Importer le lait comme le pétrole?
Par Michel Verrier, dimanche 1 juin 2008 à 11:22 :: économie :: permalien #55
"Les points de vue diffèrent: la chute du prix du lait c'est bon pour nous, les consommateurs, et durs pour les paysans", la vidéo ci-dessous résume les enjeux de la grève.
Les laiteries achètent actuellement le litre entre 25 et 35 cent à la ferme, contre 42, 43 cent jusqu'en février dernier. Leurs incitations à produire plus et la hausse de 2,5% des quotas laitiers européens aurait abouti à une « surproduction » d'1 millions de tonnes de litre environ, qui a fait sévèrement chuter les cours. Au tarif actuel, les paysans qui mènent le conflit assurent qu'ils ne peuvent pas vivre décemment. La hausse de 7% des coût dans les élevages -énergie, fourrage, nourriture animale- a été parallèle en effet à la chute du prix du litre.
Une vrai ruine, selon la BDM, qui a donc décidé de prendre le taureau par les cornes. La fédération rassemble 30 000 des 110000 producteurs de laits allemands environ. Ils produisent 35 000 des 75 000 tonnes de lait livrées chaque jour. Elle revendique un prix de vente de base de 40 cent le litre aujourd'hui, « indispensable » pour que les exploitations survivent.
. La BDM s'insurge également contre le prix de vente du litre de lait qui arrive à 61 cent "au moins", dans les rayons, après voir été acheté 26 à la ferme.
Le croquis ci-dessous donne une idée de la répartition des coûts (livraison, traitement, emballage, stockage...).
Les producteurs de lait redoutent au fond les « menaces » de Lars Hoelgaard, représentant de la commission européenne, le 13 février à Bruxelles.
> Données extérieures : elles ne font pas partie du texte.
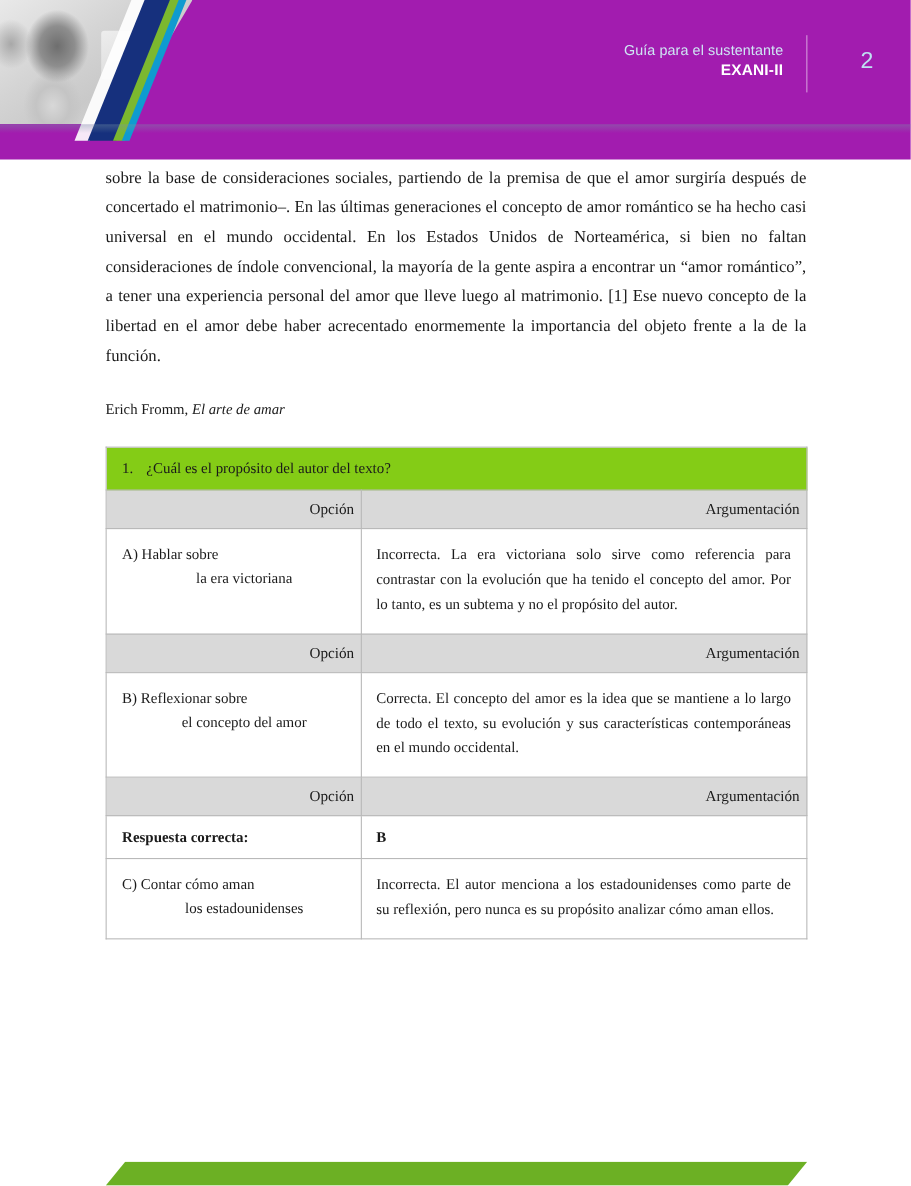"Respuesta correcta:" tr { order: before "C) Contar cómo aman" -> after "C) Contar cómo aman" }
Face à leur revendication d'un « juste prix » de vente du litre, il leur conseilla de rentabiliser leur production. «Si vous n'êtes pas capables de produire à 28 cent le litre, d'autres le feront ». Si on ne produit plus le lait dans notre pays, on l'importera comme le pétrole traduisent les paysans bavarois.
Une crainte qui, fondée ou non, résume les craintes des campagnes à l'égard de la globalisation.
80% des producteurs seraient dans le mouvement assure Romuald Schaber, président de la BDM qui prédit que les rayons des supermarchés manqueront bientôt de lait et de yaourts. Une menace qui n'impressionne pas Michael Brandl responsable de la fédération des industries du lait. « Cela signifierait que plus de 90 000 paysans suivraient le mouvement. Une blague! Et puis en cas de besoin les laiteries s'approvisionneront sur le marché européen. »
La BDM appelle donc les producteurs de lait des pays voisins à empêcher les laiteries allemandes de briser le mouvement en s'approvisionnant chez eux. La fédération fait en même temps le bras de fer avec la puissante fédération des paysans allemands, qui « laisse tomber » les producteurs de lait, selon la BDM. La grève du lait est aussi une lutte d'influence dans les campagnes.
Face aux industriels du lait les producteurs ne font guère le poids. Les super-marchés allemands, Aldi, Lidl, Edeka contrôlent 50% du marché. Les cinq plus gros industriels laitiers 50% de la distribution. Selon la fédération des industries du lait la chute des livraisons représentait seulement de 5 à 30% des besoins des laiteries mardi. Mais « Un boycott de 50% durant une semaine rendrait difficile l'approvisionnement en lait frais, reconnaît Eckard Heuser, porte parole des industriels ». Industriels et paysans ont décidé de nouer le contact pour sortir du conflit, et devraient se rencontrer ce dimanche soir à Berlin.